Kurt worked amiably alongside him, quick to take orders, to apologize when his end slipped, to notice when the sheet was crooked. He sweated through his shirt in the close basement air, the fabric sticking to the jutting bones of his shoulders, but he didn't slow down and he didn't stop until Cary stopped. Cary respected a person who knew how to work.

On the curb, as the light vanished from the sky, Cary peeled off the $250 and held it out.

Swiping sweat from his forehead with the back of his wrist, Kurt flicked Cary a look. "We worked half a day--that's too much."

"It's tomorrow in advance," Cary improvised. "You're hired if you want the job. Hard to find someone who'll keep up to me. My last guy drank his paycheck and showed up still drunk. I had to fire him."

Kurt folded the money away, looking aside. "I won't do that." He handed Cary his pony cap back. "I'm going to a meeting tonight. I was almost four months sober--I'll get it back."

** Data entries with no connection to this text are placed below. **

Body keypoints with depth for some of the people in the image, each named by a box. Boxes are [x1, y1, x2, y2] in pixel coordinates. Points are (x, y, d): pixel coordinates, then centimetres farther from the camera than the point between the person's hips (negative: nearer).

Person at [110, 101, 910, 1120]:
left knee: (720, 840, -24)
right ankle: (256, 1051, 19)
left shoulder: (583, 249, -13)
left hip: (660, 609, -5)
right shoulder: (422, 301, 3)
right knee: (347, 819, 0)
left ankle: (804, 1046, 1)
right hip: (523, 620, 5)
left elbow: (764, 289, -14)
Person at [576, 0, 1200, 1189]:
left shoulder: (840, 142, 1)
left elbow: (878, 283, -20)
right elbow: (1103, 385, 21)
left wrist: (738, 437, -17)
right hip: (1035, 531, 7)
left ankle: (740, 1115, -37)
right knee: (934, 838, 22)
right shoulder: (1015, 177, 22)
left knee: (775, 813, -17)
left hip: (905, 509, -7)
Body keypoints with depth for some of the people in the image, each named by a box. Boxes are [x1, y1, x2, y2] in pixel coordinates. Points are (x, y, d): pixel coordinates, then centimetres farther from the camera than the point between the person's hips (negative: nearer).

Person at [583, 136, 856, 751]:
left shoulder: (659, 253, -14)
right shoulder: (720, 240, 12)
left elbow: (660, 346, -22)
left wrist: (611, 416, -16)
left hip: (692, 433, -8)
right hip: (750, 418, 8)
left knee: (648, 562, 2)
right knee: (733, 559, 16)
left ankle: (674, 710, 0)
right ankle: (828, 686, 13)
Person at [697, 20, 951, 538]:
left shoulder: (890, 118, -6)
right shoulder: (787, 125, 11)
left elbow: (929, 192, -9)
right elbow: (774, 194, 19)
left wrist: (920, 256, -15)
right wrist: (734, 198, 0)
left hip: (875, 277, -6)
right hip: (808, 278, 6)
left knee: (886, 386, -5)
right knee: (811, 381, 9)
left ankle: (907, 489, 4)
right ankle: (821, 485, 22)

"Tough to go it alone," Cary commented.

Kurt shrugged, lifting his hand and swaggering away.

{Jon}

River House group home was an ordinary bungalow in a residential neighbourhood. When Jon arrived on shift that evening, two of his staff were talking quietly in the office off the hall as they finished filling out their paperwork.

"Mornin' boss," Angel said, giving him a small smile. Her pixie hair cut was sticking up in all directions and dyed grass green today, combining with her smooth brown skin to give her the appearance of a forest sprite gone urban-punk.

Angel was one of the only staff actually younger than her manager, but Jon thought the older staff were mostly over it. Jon worked harder than any of them, handled the conference calls with social workers and difficult family members, and listened patiently to the staff's grievances without letting them get away with shit. It probably didn't hurt that he covered more than half the graveyard shifts no one else wanted to work.